▶ **WORK ORDER**: Recast the text of all the entries below as a JSON list of strings, one string per line and skipping blank lines. Leave the pictures out of the answer.

▶ **DATA SUPPLIED**:

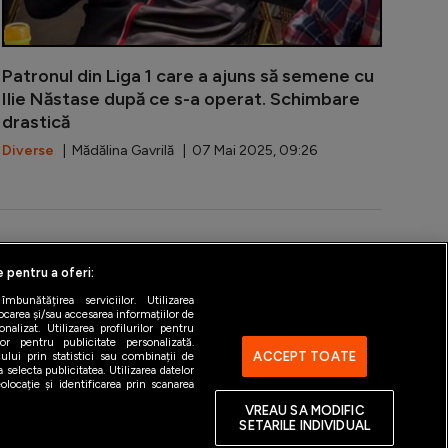
Patronul din Liga 1 care a ajuns să semene cu
Ilie Năstase după ce s-a operat. Schimbare
drastică
Diverse
| Mădălina Gavrilă | 07 Mai 2025, 09:26
e pentru a oferi:
ntact
Gestionați preferințele
bunătățirea serviciilor. Utilizarea
ocarea și/sau accesarea informațiilor de
alizat. Utilizarea profilurilor pentru
ilor pentru publicitate personalizată.
ACCEPT TOATE
ului prin statistici sau combinații de
 selecta publicitatea. Utilizarea datelor
locație și identificarea prin scanarea
VREAU SA MODIFIC
SETARILE INDIVIDUAL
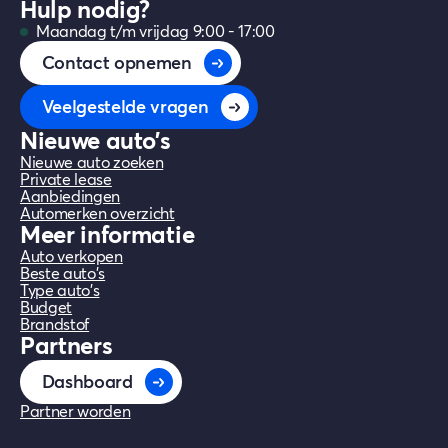
Hulp nodig?
zijn momenteel de Škoda Epiq, Kia EV2
Maandag t/m vrijdag 9:00 - 17:00
en Citroen ë-C3 Aircross.
Contact opnemen
Veelgestelde vragen
Nieuwe auto's
Nieuwe auto zoeken
Private lease
Aanbiedingen
Automerken overzicht
Meer informatie
Auto verkopen
Beste auto's
Type auto's
Budget
Brandstof
Partners
Dashboard
Partner worden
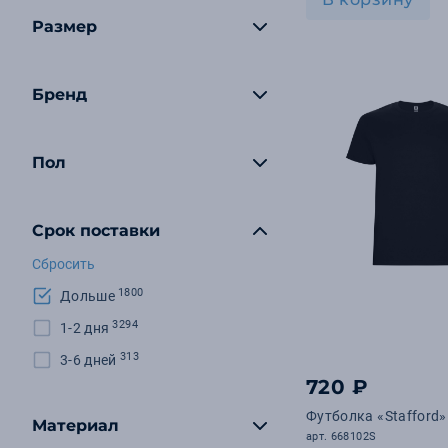
Размер
Бренд
Пол
Срок поставки
Сбросить
1800
Дольше
3294
1-2 дня
313
3-6 дней
720 ₽
Футболка «Stafford
Материал
арт. 668102S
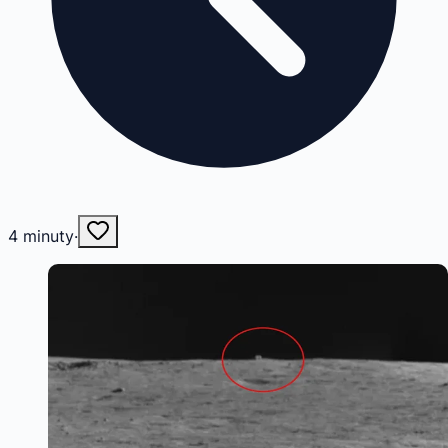
4
minuty
·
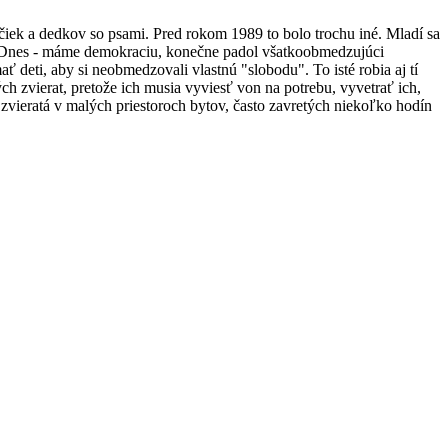
iek a dedkov so psami. Pred rokom 1989 to bolo trochu iné. Mladí sa
mi. Dnes - máme demokraciu, konečne padol všatkoobmedzujúci
ať deti, aby si neobmedzovali vlastnú "slobodu". To isté robia aj tí
ných zvierat, pretože ich musia vyviesť von na potrebu, vyvetrať ich,
 zvieratá v malých priestoroch bytov, často zavretých niekoľko hodín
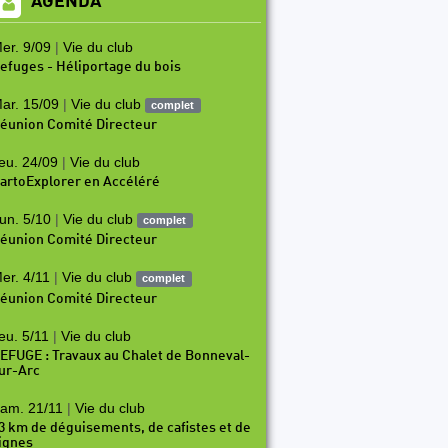
AGENDA
er. 9/09
|
Vie du club
efuges - Héliportage du bois
ar. 15/09
|
Vie du club
complet
éunion Comité Directeur
eu. 24/09
|
Vie du club
artoExplorer en Accéléré
un. 5/10
|
Vie du club
complet
éunion Comité Directeur
er. 4/11
|
Vie du club
complet
éunion Comité Directeur
eu. 5/11
|
Vie du club
EFUGE : Travaux au Chalet de Bonneval-
ur-Arc
am. 21/11
|
Vie du club
3 km de déguisements, de cafistes et de
ignes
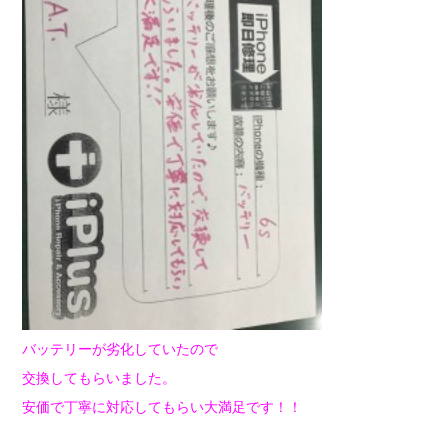
バッテリーが劣化していたので
交換してもらいました。
安価で丁寧に対応してもらい大満足です！！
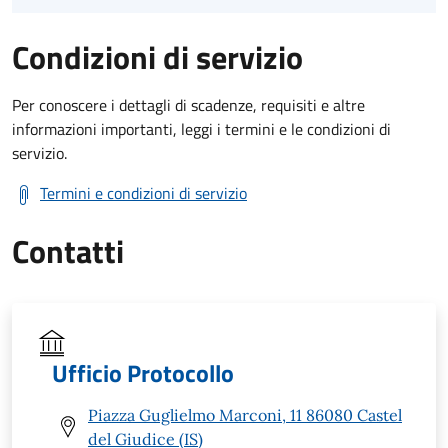
Condizioni di servizio
Per conoscere i dettagli di scadenze, requisiti e altre
informazioni importanti, leggi i termini e le condizioni di
servizio.
Termini e condizioni di servizio
Contatti
Ufficio Protocollo
Piazza Guglielmo Marconi, 11 86080 Castel
del Giudice (IS)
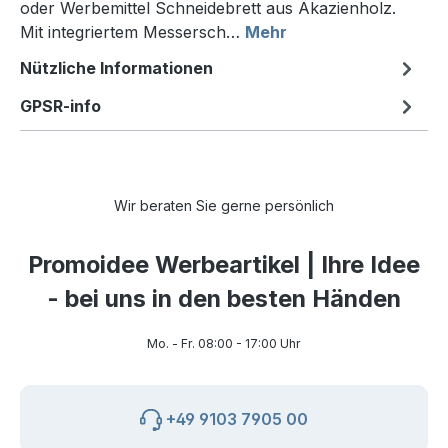
oder Werbemittel Schneidebrett aus Akazienholz.
Mit integriertem Messersch…
Mehr
Nützliche Informationen
GPSR-info
Wir beraten Sie gerne persönlich
Promoidee Werbeartikel | Ihre Idee
- bei uns in den besten Händen
Mo. - Fr. 08:00 - 17:00 Uhr
+49 9103 7905 00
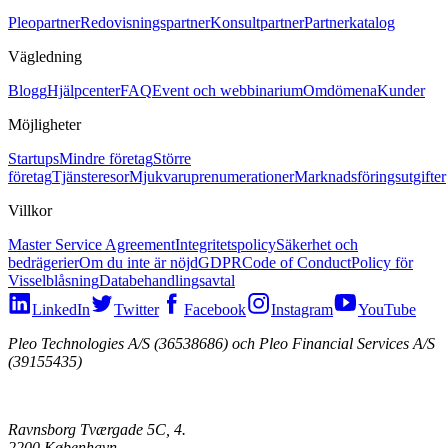
Pleopartner
Redovisningspartner
Konsultpartner
Partnerkatalog
Vägledning
Blogg
Hjälpcenter
FAQ
Event och webbinarium
Omdömena
Kunder
Möjligheter
Startups
Mindre företag
Större
företag
Tjänsteresor
Mjukvaruprenumerationer
Marknadsföringsutgifter
Villkor
Master Service Agreement
Integritetspolicy
Säkerhet och
bedrägerier
Om du inte är nöjd
GDPR
Code of Conduct
Policy för
Visselblåsning
Databehandlingsavtal
LinkedIn
Twitter
Facebook
Instagram
YouTube
Pleo Technologies A/S (36538686) och Pleo Financial Services A/S
(39155435)
Ravnsborg Tværgade 5C, 4.
2200 København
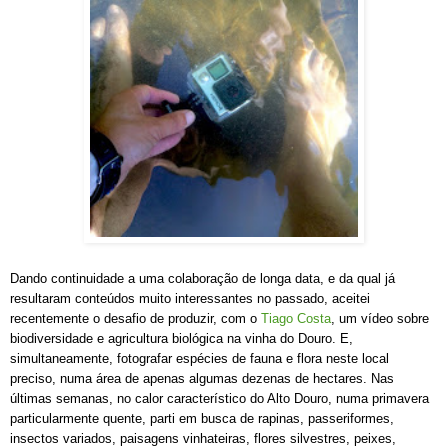
Dando continuidade a uma colaboração de longa data, e da qual já
resultaram conteúdos muito interessantes no passado, aceitei
recentemente o desafio de produzir, com o
Tiago Costa
, um vídeo sobre
biodiversidade e agricultura biológica na vinha do Douro. E,
simultaneamente, fotografar espécies de fauna e flora neste local
preciso, numa área de apenas algumas dezenas de hectares. Nas
últimas semanas, no calor característico do Alto Douro, numa primavera
particularmente quente, parti em busca de rapinas, passeriformes,
insectos variados, paisagens vinhateiras, flores silvestres, peixes,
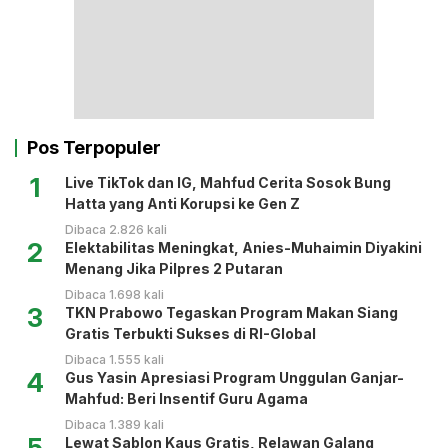
Pos Terpopuler
1
Live TikTok dan IG, Mahfud Cerita Sosok Bung
Hatta yang Anti Korupsi ke Gen Z
Dibaca 2.826 kali
2
Elektabilitas Meningkat, Anies-Muhaimin Diyakini
Menang Jika Pilpres 2 Putaran
Dibaca 1.698 kali
3
TKN Prabowo Tegaskan Program Makan Siang
Gratis Terbukti Sukses di RI-Global
Dibaca 1.555 kali
4
Gus Yasin Apresiasi Program Unggulan Ganjar-
Mahfud: Beri Insentif Guru Agama
Dibaca 1.389 kali
5
Lewat Sablon Kaus Gratis, Relawan Galang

▶ **SOLUTION BELOW**:
[
  "Patronul din Liga 1 care a ajuns să semene cu",
  "Ilie Năstase după ce s-a operat. Schimbare",
  "drastică",
  "Diverse",
  "| Mădălina Gavrilă | 07 Mai 2025, 09:26",
  "e pentru a oferi:",
  "ntact",
  "Gestionați preferințele",
  "bunătățirea serviciilor. Utilizarea",
  "ocarea și/sau accesarea informațiilor de",
  "alizat. Utilizarea profilurilor pentru",
  "ilor pentru publicitate personalizată.",
  "ACCEPT TOATE",
  "ului prin statistici sau combinații de",
  " selecta publicitatea. Utilizarea datelor",
  "locație și identificarea prin scanarea",
  "VREAU SA MODIFIC",
  "SETARILE INDIVIDUAL",
  "Hulp nodig?",
  "zijn momenteel de Škoda Epiq, Kia EV2",
  "Maandag t/m vrijdag 9:00 - 17:00",
  "en Citroen ë-C3 Aircross.",
  "Contact opnemen",
  "Veelgestelde vragen",
  "Nieuwe auto's",
  "Nieuwe auto zoeken",
  "Private lease",
  "Aanbiedingen",
  "Automerken overzicht",
  "Meer informatie",
  "Auto verkopen",
  "Beste auto's",
  "Type auto's",
  "Budget",
  "Brandstof",
  "Partners",
  "Dashboard",
  "Partner worden",
  "Размер",
  "Бренд",
  "Пол",
  "Срок поставки",
  "Сбросить",
  "1800",
  "Дольше",
  "3294",
  "1-2 дня",
  "313",
  "3-6 дней",
  "720 ₽",
  "Футболка «Stafford",
  "Материал",
  "арт. 668102S",
  "4",
  "minuty",
  "·",
  "iek a dedkov so psami. Pred rokom 1989 to bolo trochu iné. Mladí sa",
  "mi. Dnes - máme demokraciu, konečne padol všatkoobmedzujúci",
  "ať deti, aby si neobmedzovali vlastnú \"slobodu\". To isté robia aj tí",
  "ných zvierat, pretože ich musia vyviesť von na potrebu, vyvetrať ich,",
  " zvieratá v malých priestoroch bytov, často zavretých niekoľko hodín",
  "AGENDA",
  "er. 9/09",
  "|",
  "Vie du club",
  "efuges - Héliportage du bois",
  "ar. 15/09",
  "|",
  "Vie du club",
  "complet",
  "éunion Comité Directeur",
  "eu. 24/09",
  "|",
  "Vie du club",
  "artoExplorer en Accéléré",
  "un. 5/10",
  "|",
  "Vie du club",
  "complet",
  "éunion Comité Directeur",
  "er. 4/11",
  "|",
  "Vie du club",
  "complet",
  "éunion Comité Directeur",
  "eu. 5/11",
  "|",
  "Vie du club",
  "EFUGE : Travaux au Chalet de Bonneval-",
  "ur-Arc",
  "am. 21/11",
  "|",
  "Vie du club",
  "3 km de déguisements, de cafistes et de",
  "ignes",
  "バッテリーが劣化していたので",
  "交換してもらいました。",
  "安価で丁寧に対応してもらい大満足です！！",
  "Condizioni di servizio",
  "Per conoscere i dettagli di scadenze, requisiti e altre",
  "informazioni importanti, leggi i termini e le condizioni di",
  "servizio.",
  "Termini e condizioni di servizio",
  "Contatti",
  "Ufficio Protocollo",
  "Piazza Guglielmo Marconi, 11 86080 Castel",
  "del Giudice (IS)",
  "oder Werbemittel Schneidebrett aus Akazienholz.",
  "Mit integriertem Messersch…",
  "Mehr",
  "Nützliche Informationen",
  "GPSR-info",
  "Wir beraten Sie gerne persönlich",
  "Promoidee Werbeartikel | Ihre Idee",
  "- bei uns in den besten Händen",
  "Mo. - Fr. 08:00 - 17:00 Uhr",
  "+49 9103 7905 00",
  "Pleopartner",
  "Redovisningspartner",
  "Konsultpartner",
  "Partnerkatalog",
  "Vägledning",
  "Blogg",
  "Hjälpcenter",
  "FAQ",
  "Event och webbinarium",
  "Omdömena",
  "Kunder",
  "Möjligheter",
  "Startups",
  "Mindre företag",
  "Större",
  "företag",
  "Tjänsteresor",
  "Mjukvaruprenumerationer",
  "Marknadsföringsutgifter",
  "Villkor",
  "Master Service Agreement",
  "Integritetspolicy",
  "Säkerhet och",
  "bedrägerier",
  "Om du inte är nöjd",
  "GDPR",
  "Code of Conduct",
  "Policy för",
  "Visselblåsning",
  "Databehandlingsavtal",
  "LinkedIn",
  "Twitter",
  "Facebook",
  "Instagram",
  "YouTube",
  "Pleo Technologies A/S (36538686) och Pleo Financial Services A/S",
  "(39155435)",
  "Ravnsborg Tværgade 5C, 4.",
  "2200 København",
  "Dando continuidade a uma colaboração de longa data, e da qual já",
  "resultaram conteúdos muito interessantes no passado, aceitei",
  "recentemente o desafio de produzir, com o",
  "Tiago Costa",
  ", um vídeo sobre",
  "biodiversidade e agricultura biológica na vinha do Douro. E,",
  "simultaneamente, fotografar espécies de fauna e flora neste local",
  "preciso, numa área de apenas algumas dezenas de hectares. Nas",
  "últimas semanas, no calor característico do Alto Douro, numa primavera",
  "particularmente quente, parti em busca de rapinas, passeriformes,",
  "insectos variados, paisagens vinhateiras, flores silvestres, peixes,",
  "Pos Terpopuler",
  "1",
  "Live TikTok dan IG, Mahfud Cerita Sosok Bung",
  "Hatta yang Anti Korupsi ke Gen Z",
  "Dibaca 2.826 kali",
  "2",
  "Elektabilitas Meningkat, Anies-Muhaimin Diyakini",
  "Menang Jika Pilpres 2 Putaran",
  "Dibaca 1.698 kali",
  "3",
  "TKN Prabowo Tegaskan Program Makan Siang",
  "Gratis Terbukti Sukses di RI-Global",
  "Dibaca 1.555 kali",
  "4",
  "Gus Yasin Apresiasi Program Unggulan Ganjar-",
  "Mahfud: Beri Insentif Guru Agama",
  "Dibaca 1.389 kali",
  "5",
  "Lewat Sablon Kaus Gratis, Relawan Galang"
]